Interferon-Alpha - The Immune Alarm

  • Mechanism: A host cytokine that boosts anti-viral immune responses. It doesn't target HBV directly but activates host defenses, like setting off an "immune alarm."
    • Induces expression of MHC class I molecules, enhancing cytotoxic T-cell recognition of infected hepatocytes.
    • Activates natural killer (NK) cells.
  • Clinical Use: Finite course of therapy (48 weeks). Often considered in younger patients with well-compensated liver disease and high serum ALT.
  • Adverse Effects:
    • Flu-like symptoms (fever, chills, myalgia) are very common.
    • Neuropsychiatric: Depression, anxiety, irritability.
    • Bone marrow suppression.

⭐ Pegylated interferon (Peg-IFN) is conjugated with polyethylene glycol, which ↑ half-life, allowing for once-weekly injections and providing a more sustained therapeutic effect.

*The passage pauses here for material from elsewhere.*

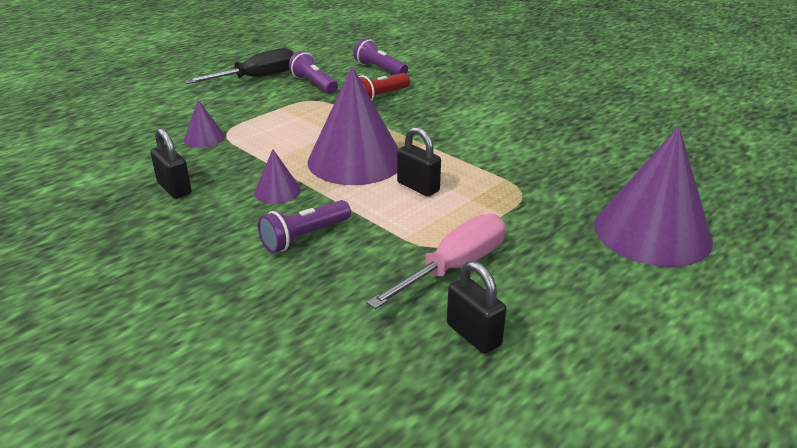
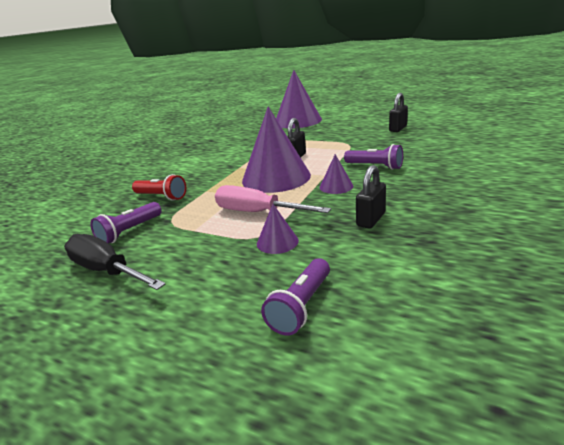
camera: 105 degrees left, 5 degrees down
purple flashlight [353,38,408,75] -> purple flashlight moved to [261,258,330,336]
pink screwdriver [367,214,505,309] -> pink screwdriver moved to [215,185,331,213]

  • Goal of therapy is HBV DNA suppression, not a cure; lifelong treatment is common.
  • First-line agents are Entecavir and Tenofovir (TDF/TAF) due to high potency and a high barrier to resistance.
  • All are NRTIs that inhibit HBV DNA polymerase.
  • Tenofovir Disoproxil Fumarate (TDF) is associated with nephrotoxicity and decreased bone mineral density.
  • Tenofovir Alafenamide (TAF) is a newer prodrug with a better renal and bone safety profile.
  • Pegylated interferon-alfa offers a finite treatment course but has significant side effects.